I'll now turn to Prynne's description of how poetry functions. He claims that it 'activates a system of discontinuities and breaks'. This notion of activating, which I read as putting into operation or giving life to, is an accurate example of what some poetry seeks to achieve. It isn't what all poets set out to do and again the implication is that only this kind of deliberately energising verse is somehow worthwhile. Causing 'discontinuities and breaks' would appear to be what Prynne is increasingly about as were the later poems of Paul Celan, both of whom have suffered critical opprobrium for their insistence on creating rupture as a decisive feature in their work.
These ruptures are said to contest the 'intrinsic cohesion and boundary profiles' of poetry's domain. I'm not sure that this is the case, poetry's domain doesn't appear to me to have that distinct a boundary profile, nor does it exhibit any kind of intrinsic cohesion. What's good about poetry is its tendency to seep into other forms of expression. Many artists and musicians use poetry in their work, McDonald's are currently using a poem to sell their wares so the boundary profile would seem to be fairly fluid. As for intrinsic cohesion, the world of poetry has always been riven by factionalism and their are poets working with many different kinds of verse so it's difficult to see what there is that can be contested in any kind of focused way.
Prynne ends this telling paragraph by saying that these discontinuities promote constant 'leakage inwards and outwards across the connections with the larger world order'. I'd like to know how exactly this occurs, Prynne's poetry is notorious in its refusal to engage with the wider world and the lay perspective of his work shows that this has been a success. The media response to Geoffrey Hill's elevation shows that any leaking of serious verse is usually met with complete bafflement.

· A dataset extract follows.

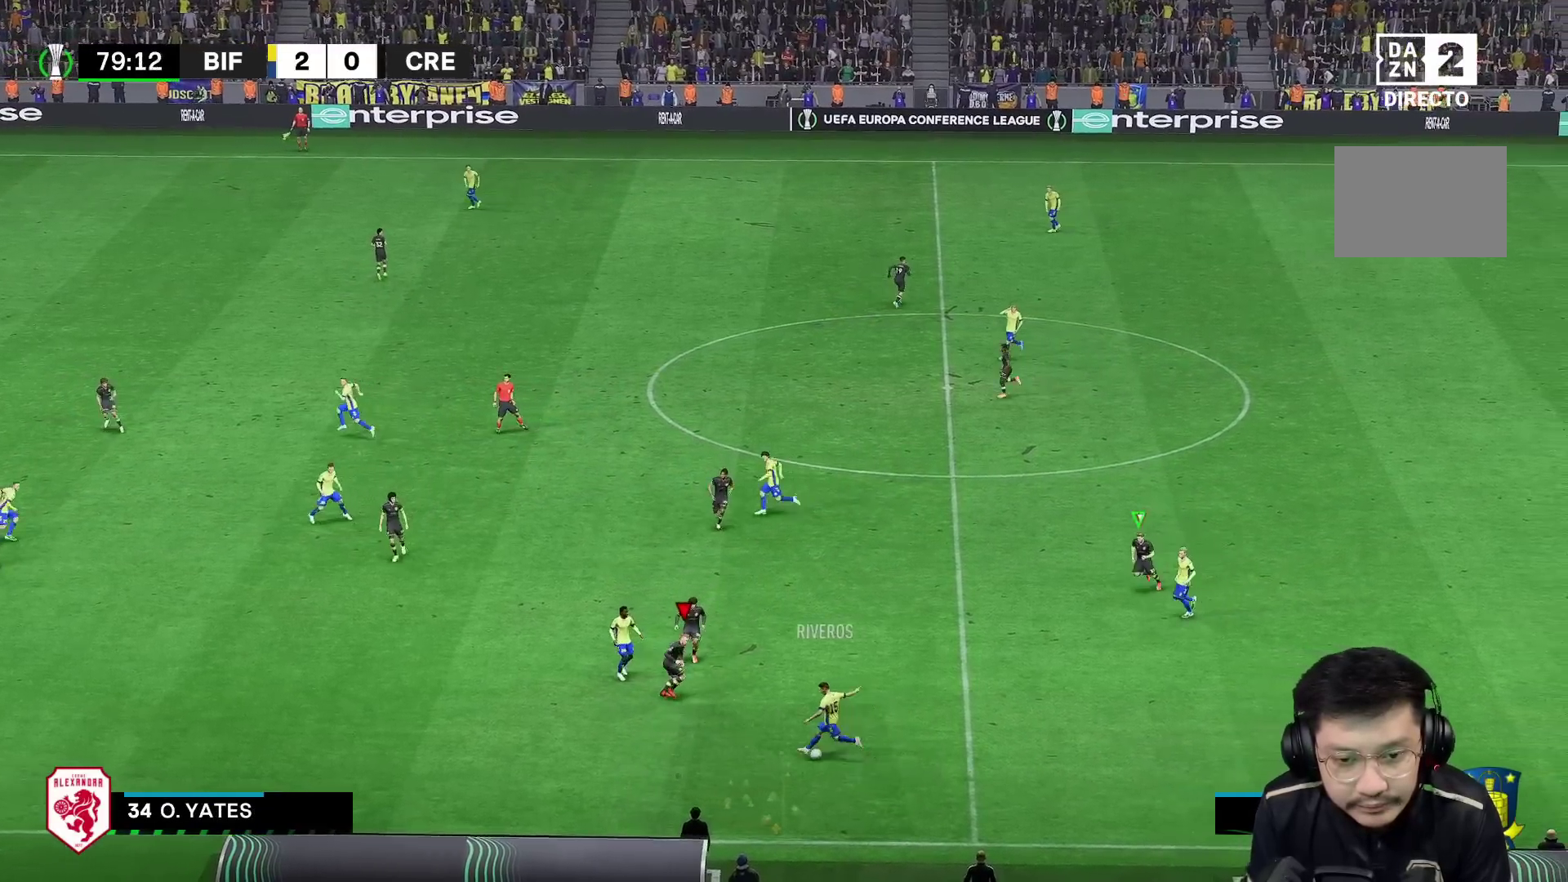
{"buttons": ["R1", "R2"], "left_stick": "down-left", "right_stick": "center", "events": [[17, "R2", "down"], [383, "R1", "down"]]}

The end of the essay is also instructive in that Prynne makes a case for the poetic text providing 'the templates for ethical seriousness' by being in dispute with its own ways and means. Prynne suggests that poetry must engage with the harsh reality of the world and have bloody hands in order to do worthwhile work. This harks back to something he said about twenty years ago with regard to the fact that language is never neutral, never pure but is always fully implicated and complicit in the deeds of men.
So, is this any help at all with the climb up Mount Prynne? Perhaps it is but it also gives me a much clearer idea of how he views his work and how it may function in the wider world.